What this exercise asks:
A. Translate this sentence from the article on leafy greens and gut health into Spanish: "Not all bacteria are bad for you."
B. Continue the article on leafy greens and gut bacteria after its final sentence.

Source document:
● ● ● ● ● ● ●

Leafy Greens, Your Intestinal Health and Fighting Salmonella

Sugar molecule sulfoquinovose (SQ) in leafy greens feeds gut good bacteria


Not all bacteria are bad for you. In the case of your intestinal health, some bacteria are vitally important.

Researchers from Melbourne, Australia and the United Kingdom have discovered leafy greens are critical for feeding the good bacteria in your gut. An unusual sugar molecule in the greens promotes the growth of good bacteria.

The gut microbiome is a term used to describe the trillions of bacteria in the human intestinal system. More than 1,000 species of bacteria colonize the gut, according to a January 2015 article in Clinica Chimica Acta.

Gut bacteria influence obesity, inflammatory diseases (i.e. ulcerative colitis) and immune diseases (i.e. rheumatoid arthritis).

Antibiotics can disturb the balance of the gut microbiome. This leads to an overgrowth of bad bacteria.

The new research indicates that proper feeding of good bacteria by eating leafy greens limits the ability of bad bacteria to grow in the gut. The leafy greens contain an unusual sugar called sulfoquinovose (SQ).

Lead author Ethan Goddard-Borger, PhD, commented in a press release, "Every time we eat leafy green vegetables we consume significant amounts of SQ sugars, which are used as an energy source by good gut bacteria.”

Dr. Goddard-Borger and colleagues discovered an enzyme called YihQ. Bacteria use YihQ to absorb and metabolize SQ as food. The researchers theorized that when gut bacteria are properly fed with lots of SQ, they prevent overgrowth of harmful gut bacteria.

● ● ● ● ● ● ●

Provided data:
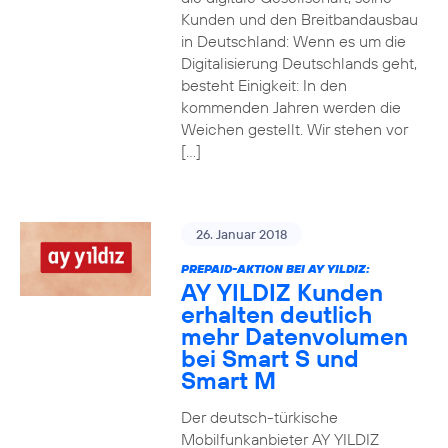
Kunden und den Breitbandausbau
in Deutschland: Wenn es um die
Digitalisierung Deutschlands geht,
besteht Einigkeit: In den
kommenden Jahren werden die
Weichen gestellt. Wir stehen vor
[…]
26. Januar 2018
PREPAID-AKTION BEI AY YILDIZ:
AY YILDIZ Kunden
erhalten deutlich
mehr Datenvolumen
bei Smart S und
Smart M
Der deutsch-türkische
Mobilfunkanbieter AY YILDIZ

● ● ● ● ● ● ●

Results of the exercise:
A. No todas las bacterias son malas para usted.

B.
SQ is unusual because it is a sugar molecule that contains sulfur.

The new study also answers a 50-year-old mystery. Scientists have been unable to understand how sulfur was used and recycled by living organisms. That answer is the YihQ enzyme.

"Bacteria in the gut, such as crucial protective strains of E. coli, use SQ as a source of energy. E. coli provides a protective barrier that prevents growth and colonisation by bad bacteria, because the good bugs are taking up all the habitable real estate," Dr Goddard-Borger said in the press release. "Sulfur is critical for building proteins, the essential components of all living organisms. SQ is the only sugar molecule which contains sulfur, and 'digestion' of the molecule by bacteria releases sulfur into the environment, where it re-enters the global 'sulfur cycle' to be reused by other organisms."

Dr. Goddard-Borger think this research may help scientists develop new antibiotics that can target only harmful gut bacteria. This could help treat food poisoning caused by organisms like Salmonella.

The study was published in the February issue of Natural Chemical Biology.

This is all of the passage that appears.